[Collected data]
>>>

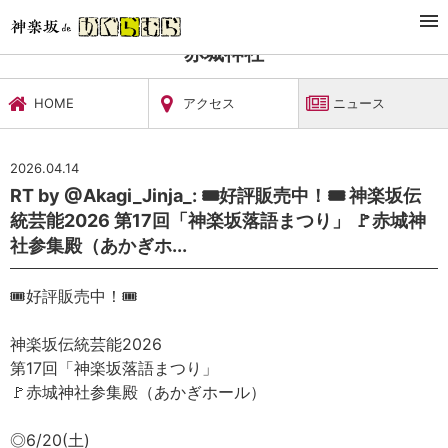
TOP
文化施設・ギャラリー
赤城神社
ニュース
赤城神社
HOME
アクセス
ニュース
2026.04.14
RT by @Akagi_Jinja_: 🎟️好評販売中！🎟️ 神楽坂伝
統芸能2026 第17回「神楽坂落語まつり」 🚩赤城神
社参集殿（あかぎホ...
🎟️好評販売中！🎟️
神楽坂伝統芸能2026
第17回「神楽坂落語まつり」
🚩赤城神社参集殿（あかぎホール）
◎6/20(土)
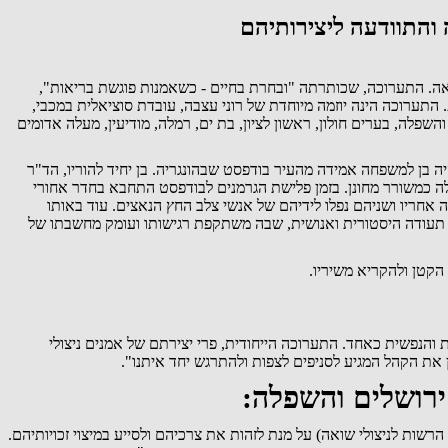
והתוודעה ליצירותיהם
שואה. התערוכה, שכותרתה "ובחרת בחיים - כשאמנות פוגשת בריאות",
ת. התערוכה הינה יוזמה מיוחדת של רוני עצבה, עובדת סוציאלית במכבי,
. התערוכה תוצג במקביל ב- 12 מרכזים רפואיים ברחבי מחוז ירושלים והשפלה, בערים חולון, ראשון לציון, בת ים, רמלה, מודיעין, מעלה אדומים
ית בן גוריון ונאות שושנים) יוצגו קטעי שירים מספרו של גאבור ארדש שנספה בשואה בהיותו בן 13 בלבד. גאבור היה בן למשפחה אמידה מהעיר בודפסט שבהונגריה. בן יחיד להוריו, הד"ר
לה כמשורר מחונן. בזמן פלישת הגרמנים לבודפסט התחבא בחדר אחורי
אמו שניסתה לעצור אותו רצה אחריו ושניהם נפלו לידיהם של אנשי צלב החץ הנאצים. עוד באותו
א תעודה היסטורית ואנושית, שבה משתקפת רגישותו ועומק מחשבתו של
הקטן ולהקריא משיריו.
ת והנפשית כאחד. התערוכה הייחודית, פרי יצירתם של אמנים ניצולי
 את הקהל המגיע לסניפים לצפות ולהתרגש יחד איתנו".
 ירושלים והשפלה:
רשות לניצולי שואה) על מנת לזהות את צרכיהם ולסייע במיצוי זכויותיהם.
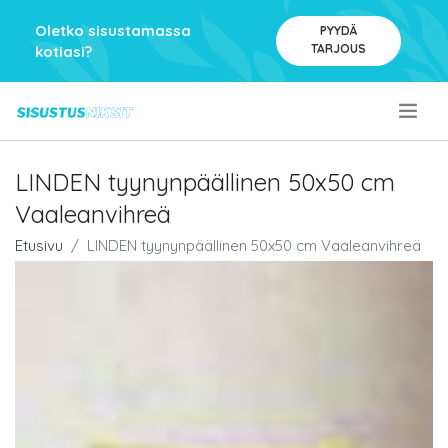
Oletko sisustamassa
PYYDÄ
TARJOUS
kotiasi?
.
LINDEN tyynynpäällinen 50x50 cm
Vaaleanvihreä
Etusivu
LINDEN tyynynpäällinen 50x50 cm Vaaleanvihreä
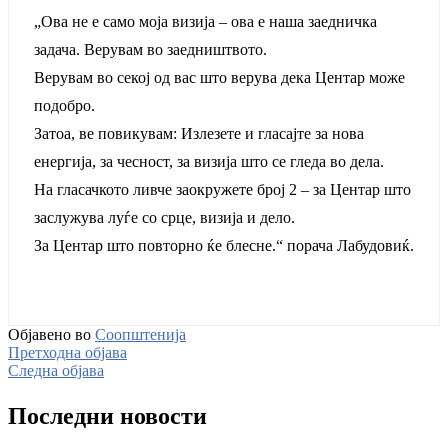
„Ова не е само моја визија – ова е наша заедничка
задача. Верувам во заедништвото.
Верувам во секој од вас што верува дека Центар може
подобро.
Затоа, ве повикувам: Излезете и гласајте за нова
енергија, за чесност, за визија што се гледа во дела.
На гласачкото ливче заокружете број 2 – за Центар што
заслужува луѓе со срце, визија и дело.
За Центар што повторно ќе блесне.“ порача Лабудовиќ.
Објавено во
Соопштенија
Претходна објава
Следна објава
Последни новости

<<<

EXERCISE PROMPT: Repeat the data above in full and exactly. Omit every image.

RESPONSE FOR THIS EXERCISE:
TOP
文化施設・ギャラリー
赤城神社
ニュース
赤城神社
HOME
アクセス
ニュース
2026.04.14
RT by @Akagi_Jinja_: 🎟️好評販売中！🎟️ 神楽坂伝
統芸能2026 第17回「神楽坂落語まつり」 🚩赤城神
社参集殿（あかぎホ...
🎟️好評販売中！🎟️
神楽坂伝統芸能2026
第17回「神楽坂落語まつり」
🚩赤城神社参集殿（あかぎホール）
◎6/20(土)
והתוודעה ליצירותיהם
שואה. התערוכה, שכותרתה "ובחרת בחיים - כשאמנות פוגשת בריאות",
ת. התערוכה הינה יוזמה מיוחדת של רוני עצבה, עובדת סוציאלית במכבי,
. התערוכה תוצג במקביל ב- 12 מרכזים רפואיים ברחבי מחוז ירושלים והשפלה, בערים חולון, ראשון לציון, בת ים, רמלה, מודיעין, מעלה אדומים
ית בן גוריון ונאות שושנים) יוצגו קטעי שירים מספרו של גאבור ארדש שנספה בשואה בהיותו בן 13 בלבד. גאבור היה בן למשפחה אמידה מהעיר בודפסט שבהונגריה. בן יחיד להוריו, הד"ר
לה כמשורר מחונן. בזמן פלישת הגרמנים לבודפסט התחבא בחדר אחורי
אמו שניסתה לעצור אותו רצה אחריו ושניהם נפלו לידיהם של אנשי צלב החץ הנאצים. עוד באותו
א תעודה היסטורית ואנושית, שבה משתקפת רגישותו ועומק מחשבתו של
הקטן ולהקריא משיריו.
ת והנפשית כאחד. התערוכה הייחודית, פרי יצירתם של אמנים ניצולי
 את הקהל המגיע לסניפים לצפות ולהתרגש יחד איתנו".
 ירושלים והשפלה:
רשות לניצולי שואה) על מנת לזהות את צרכיהם ולסייע במיצוי זכויותיהם.
Oletko sisustamassa
PYYDÄ
TARJOUS
kotiasi?
.
LINDEN tyynynpäällinen 50x50 cm
Vaaleanvihreä
Etusivu
LINDEN tyynynpäällinen 50x50 cm Vaaleanvihreä
„Ова не е само моја визија – ова е наша заедничка
задача. Верувам во заедништвото.
Верувам во секој од вас што верува дека Центар може
подобро.
Затоа, ве повикувам: Излезете и гласајте за нова
енергија, за чесност, за визија што се гледа во дела.
На гласачкото ливче заокружете број 2 – за Центар што
заслужува луѓе со срце, визија и дело.
За Центар што повторно ќе блесне.“ порача Лабудовиќ.
Објавено во
Соопштенија
Претходна објава
Следна објава
Последни новости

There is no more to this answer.